I simply laid on the ground.
Nowhere to go,
I just closed my eyes,
Imagined I was in hell.
From hero to zero,
What’s it matter now,
The people have locked me as a villain,
But one day they’ll se their mistake,
Of sending me from hero to zero and back again.
From hero to zero,
What’s the matter now?
All this screamin, all this yellin,
Everyone wants some help now,
But they sent me from Hero to zero,
and I cant get back again. Current Mood: going insane
|Tuesday, December 19th, 2006|
v.v I lost my collar yesterday, and I have felt lost without it, if anyone has found Aeons Collar please tell me, thank
|Sunday, December 17th, 2006|
|Till Death Do Us Part!!!
finely I heard Hawkar speak those words, mentioning to hope that his job, as with others in his profession, [which apparently came to be after he sold his soul] is to follow bodies to their death. scary isnt it... he said no heaven, no hell, and that until I die, he would be stuck in this form... sucks to be him... I dont plan to die anytime soon :P
anyways, i hung out with tanapa and fell asleep at her house again... I always seem to fall asleep outside my house, guess its an early stress indicator.

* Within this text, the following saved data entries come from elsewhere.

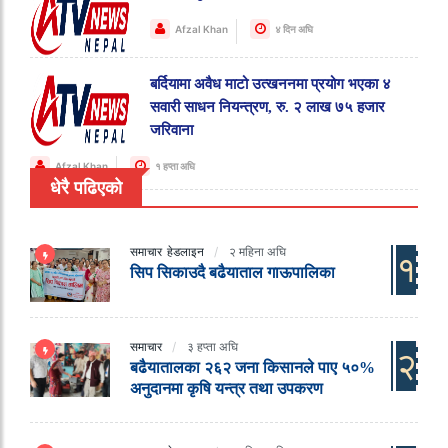
Afzal Khan
४ दिन अघि
बर्दियामा अवैध माटो उत्खननमा प्रयोग भएका ४
सवारी साधन नियन्त्रण, रु. २ लाख ७५ हजार
जरिवाना
Afzal Khan
१ हप्ता अघि
धेरै पढिएको
समाचार
हेडलाइन
२ महिना अघि
१
सिप सिकाउदै बढैयाताल गाऊपालिका
समाचार
३ हप्ता अघि
२
बढैयातालका २६२ जना किसानले पाए ५०%
अनुदानमा कृषि यन्त्र तथा उपकरण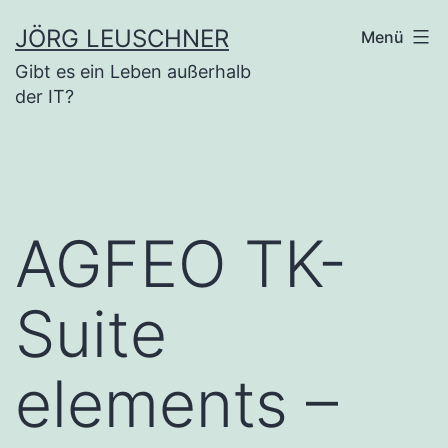
Zum
JÖRG LEUSCHNER
Menü
Inhalt
Gibt es ein Leben außerhalb
springen
der IT?
AGFEO TK-
Suite
elements –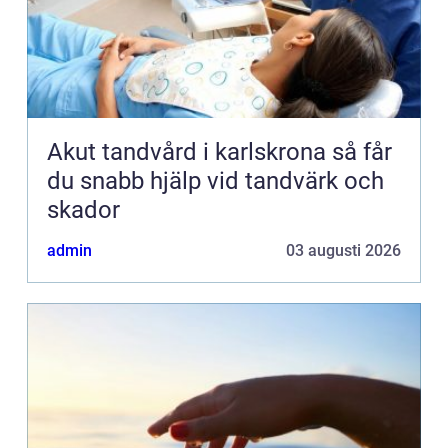
Akut tandvård i karlskrona så får
du snabb hjälp vid tandvärk och
skador
admin
03 augusti 2026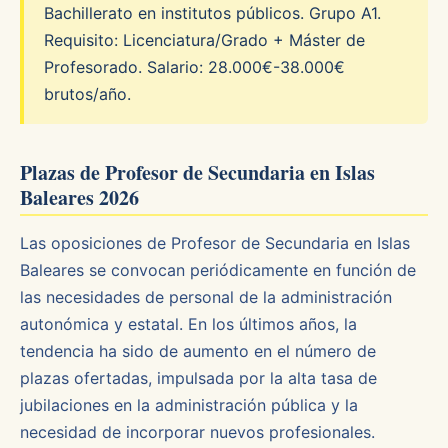
Bachillerato en institutos públicos. Grupo A1.
Requisito: Licenciatura/Grado + Máster de
Profesorado. Salario: 28.000€-38.000€
brutos/año.
Plazas de Profesor de Secundaria en Islas
Baleares 2026
Las oposiciones de Profesor de Secundaria en Islas
Baleares se convocan periódicamente en función de
las necesidades de personal de la administración
autonómica y estatal. En los últimos años, la
tendencia ha sido de aumento en el número de
plazas ofertadas, impulsada por la alta tasa de
jubilaciones en la administración pública y la
necesidad de incorporar nuevos profesionales.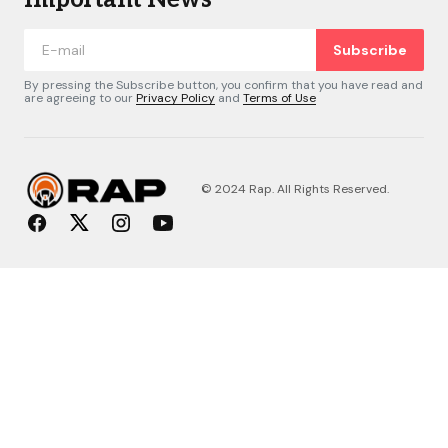
Subscribe
By pressing the Subscribe button, you confirm that you have read and
are agreeing to our
Privacy Policy
and
Terms of Use
© 2024 Rap. All Rights Reserved.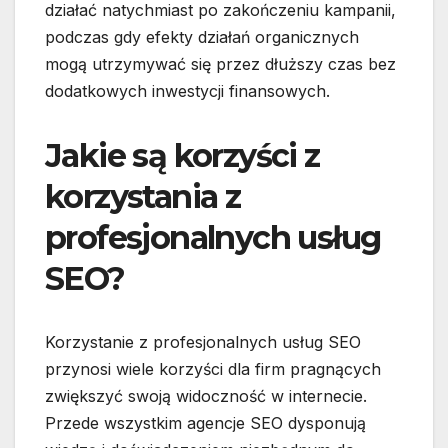
działać natychmiast po zakończeniu kampanii,
podczas gdy efekty działań organicznych
mogą utrzymywać się przez dłuższy czas bez
dodatkowych inwestycji finansowych.
Jakie są korzyści z
korzystania z
profesjonalnych usług
SEO?
Korzystanie z profesjonalnych usług SEO
przynosi wiele korzyści dla firm pragnących
zwiększyć swoją widoczność w internecie.
Przede wszystkim agencje SEO dysponują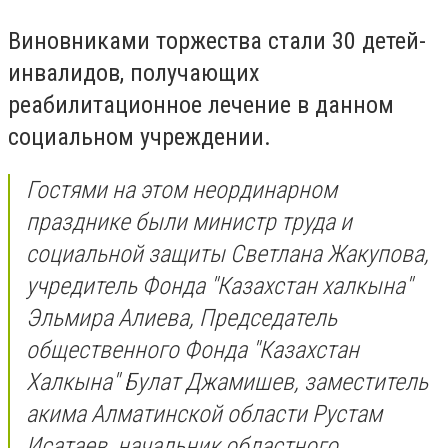
Виновниками торжества стали 30 детей-
инвалидов, получающих
реабилитационное лечение в данном
социальном учреждении.
Гостями на этом неординарном
празднике были министр труда и
социальной защиты Светлана Жакупова,
учредитель Фонда "Казахстан халкына"
Эльмира Алиева, Председатель
общественного Фонда "Казахстан
Халкына" Булат Джамишев, заместитель
акима Алматинской области Рустам
Исатаев, начальник областного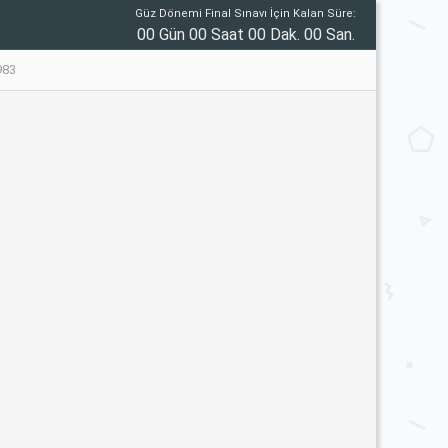
Güz Dönemi Final Sınavı İçin Kalan Süre:
00 Gün 00 Saat 00 Dak. 00 San.
983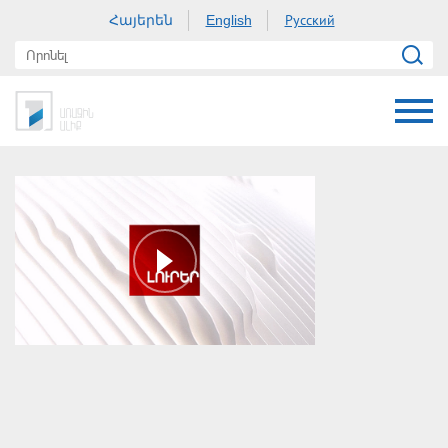
Հայերեն
Русский
English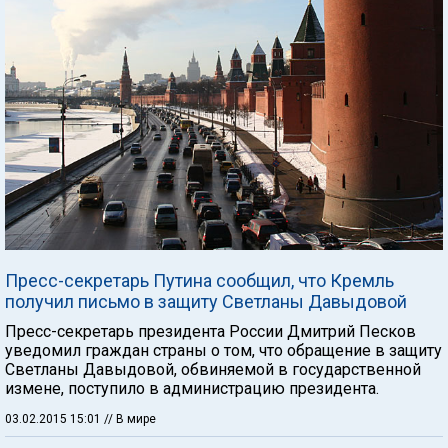
Пресс-секретарь Путина сообщил, что Кремль
получил письмо в защиту Светланы Давыдовой
Пресс-секретарь президента России Дмитрий Песков
уведомил граждан страны о том, что обращение в защиту
Светланы Давыдовой, обвиняемой в государственной
измене, поступило в администрацию президента.
03.02.2015 15:01
// В мире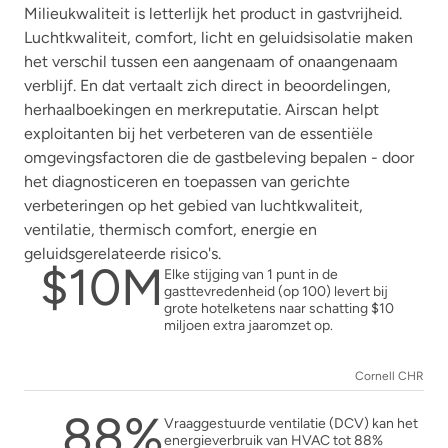
Milieukwaliteit is letterlijk het product in gastvrijheid.
Luchtkwaliteit, comfort, licht en geluidsisolatie maken
het verschil tussen een aangenaam of onaangenaam
verblijf. En dat vertaalt zich direct in beoordelingen,
herhaalboekingen en merkreputatie. Airscan helpt
exploitanten bij het verbeteren van de essentiële
omgevingsfactoren die de gastbeleving bepalen - door
het diagnosticeren en toepassen van gerichte
verbeteringen op het gebied van luchtkwaliteit,
ventilatie, thermisch comfort, energie en
geluidsgerelateerde risico's.
$10M
Elke stijging van 1 punt in de
gasttevredenheid (op 100) levert bij
grote hotelketens naar schatting $10
miljoen extra jaaromzet op.
Cornell CHR
88%
Vraaggestuurde ventilatie (DCV) kan het
energieverbruik van HVAC tot 88%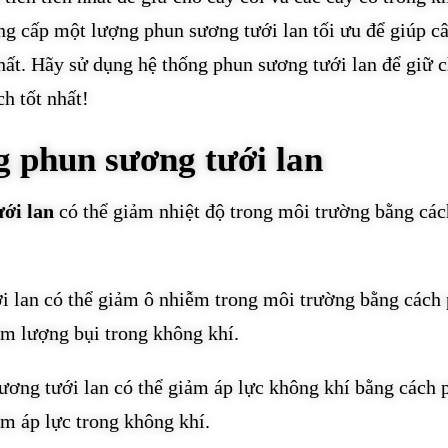
ng cấp một lượng phun sương tưới lan tối ưu để giúp câ
nhất. Hãy sử dụng hệ thống phun sương tưới lan để giữ 
h tốt nhất!
ng phun sương tưới lan
ới lan
có thể giảm nhiệt độ trong môi trường bằng các
i lan có thể giảm ô nhiễm trong môi trường bằng cách
ảm lượng bụi trong không khí.
ương tưới lan có thể giảm áp lực không khí bằng cách 
ảm áp lực trong không khí.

No I didn not have sex this time, and I am kinda proud of that. I just hope I can sleep over Kimes some day, maybe even with Kime... ^^ That would be awsome hehe but in my future and later dreams v.v
tanapa told me something that kinda made me giggle, mostly because it was something Kime and I had gone through the first time we did anything. Like I said Tanapa, you have nothing to worry about, just do your plan for now and if ya need help/support I'll always be somewhere.
ok I need some rest, TTEL
*waves and runs to the woods* Current Mood: W00T!!!